Jüdische Friedhöfe in Ingelheim
Viele Menschen, die in Ingelheim leben, sind erstaunt zu erfahren, dass es hier vier jüdische Friedhöfe gibt. Dies ist insofern nicht verwunderlich, da die Friedhöfe – bis auf wenige Tage im Jahr – verschlossen sind. Doch wer sich auf die Suche macht, kann diese Friedhöfe finden und ihre Besonderheiten kennenlernen.
Anders als in der christlichen Bestattungskultur, gilt im Judentum die ewige Totenruhe. Sie ist unantastbar und führt dazu, dass Gräber über viele Jahrhunderte erhalten bleiben. Auf kommunalen christlichen Friedhöfen gilt eine in der Friedhofssatzung festgelegte Ruhefrist, nach deren Ablauf Gräber geräumt werden müssen. Auch Blumenschmuck ist in der jüdischen Tradition nicht üblich, stattdessen werden kleine Steine auf die Grabplatten oder Grabsteine gelegt. Das Überwachsen mit Gräsern oder Efeu wird gerne in Kauf genommen. Nach dem Besuch des Friedhofs wäscht man sich die Hände, auch dies geschieht nach einem streng vorgesehenen Ritual an dessen Ende die Hände nicht abgetrocknet werden dürfen.

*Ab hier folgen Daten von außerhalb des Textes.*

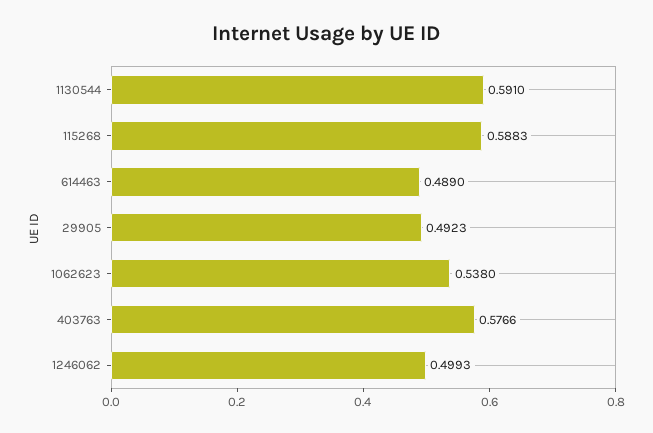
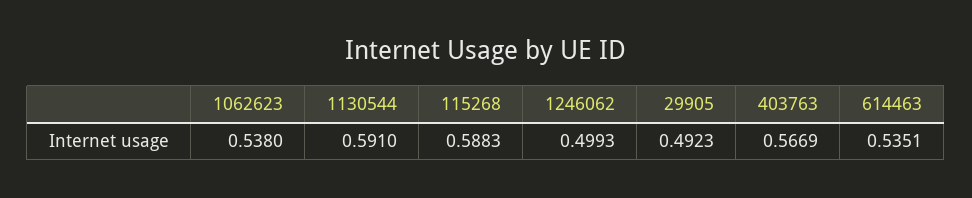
614463: 0.489 -> 0.5351
403763: 0.5766 -> 0.5669

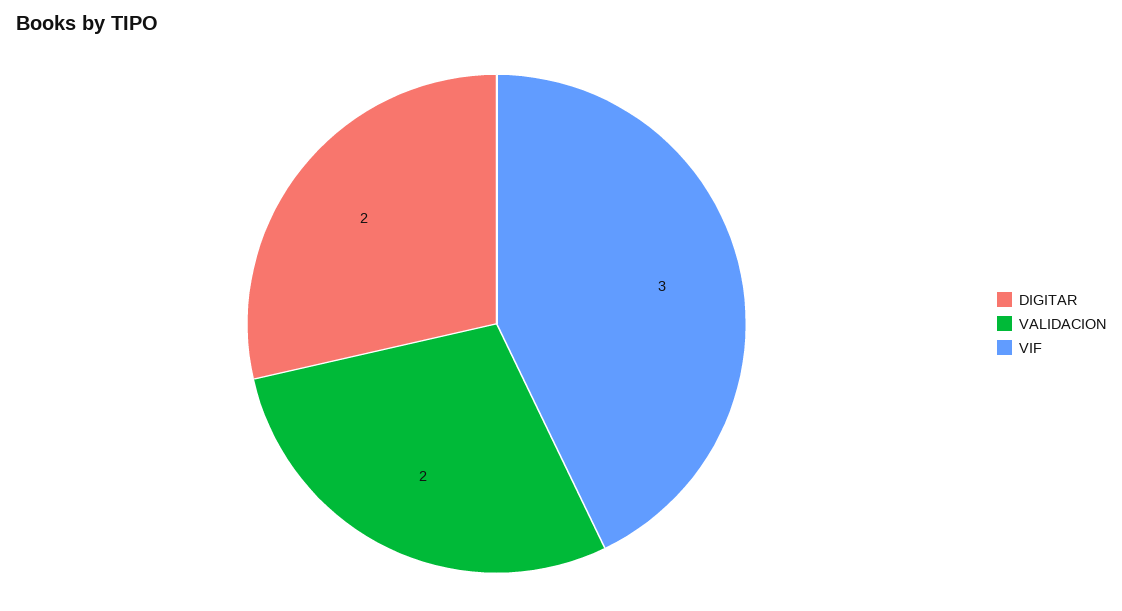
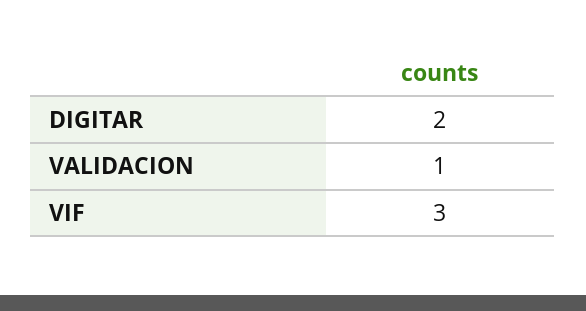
VALIDACION: 2 -> 1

Wer als Mann einen jüdischen Friedhof besucht – und dies gilt auch für nichtjüdische Männer – wird gebeten aus Achtung vor den jüdischen Bräuchen – seinen Kopf zu bedecken. Dies kann man zum Beispiel erfahren, wenn man einen Besuch auf dem größten deutschen jüdischen Friedhof in Worms macht. Die Aufsichtspersonen verteilen eine Kippa an die Männer und weisen auf ein angemessenes Verhalten hin. Die jüdischen Gräber sind nach Osten ausgerichtet – in Richtung Jerusalem. Gemeinschaftsgräber gibt es nicht, Eheleute können nebeneinander bestattet werden und dürfen auch einen gemeinsamen Grabstein erhalten. Prinzipiell ist nur eine Erdbestattung erlaubt, im Glauben an die Auferstehung.
Einer der vier jüdischen Friedhöfe liegt „Im Saal“ in Nieder-Ingelheim und grenzt an die Aula Regia. Die 25 Grabsteine und Fragmente wurden zur Zeit des Nationalsozialismus zum Friedhof in der Hugo-Loersch-Straße gebracht, im Jahre 2002 wurden sie wieder an der ursprünglichen Stelle aufgestellt. Von einer massiven Steinmauer umgeben ist der Judenfriedhof in der Hugo-Loersch-Straße. Dort findet man etwa 170 Grabsteine. Der älteste Grabstein stammt aus dem Jahre 1836, der jüngste von 1938. Da dort längere Zeit keine Grünschnittarbeiten vorgenommen worden waren, fand man bis vor wenigen Tagen Gräser und Wildblumen. Jetzt wurden Mäh- und Grünschnittarbeiten durchgeführt.
Ein recht neuer jüdischer Friedhof stammt aus dem Jahre 1932 und befindet sich hinter einer Hecke mit Tor auf dem kommunalen Friedhof in der Rotweinstraße. Hier findet man 13 Grabsteine aus der Zeit von1932 bis 1941. Auch in der Gemarkung Groß-Winternheim gibt es noch einen jüdischen Friedhof. 43 Grabsteine sind noch erhalten.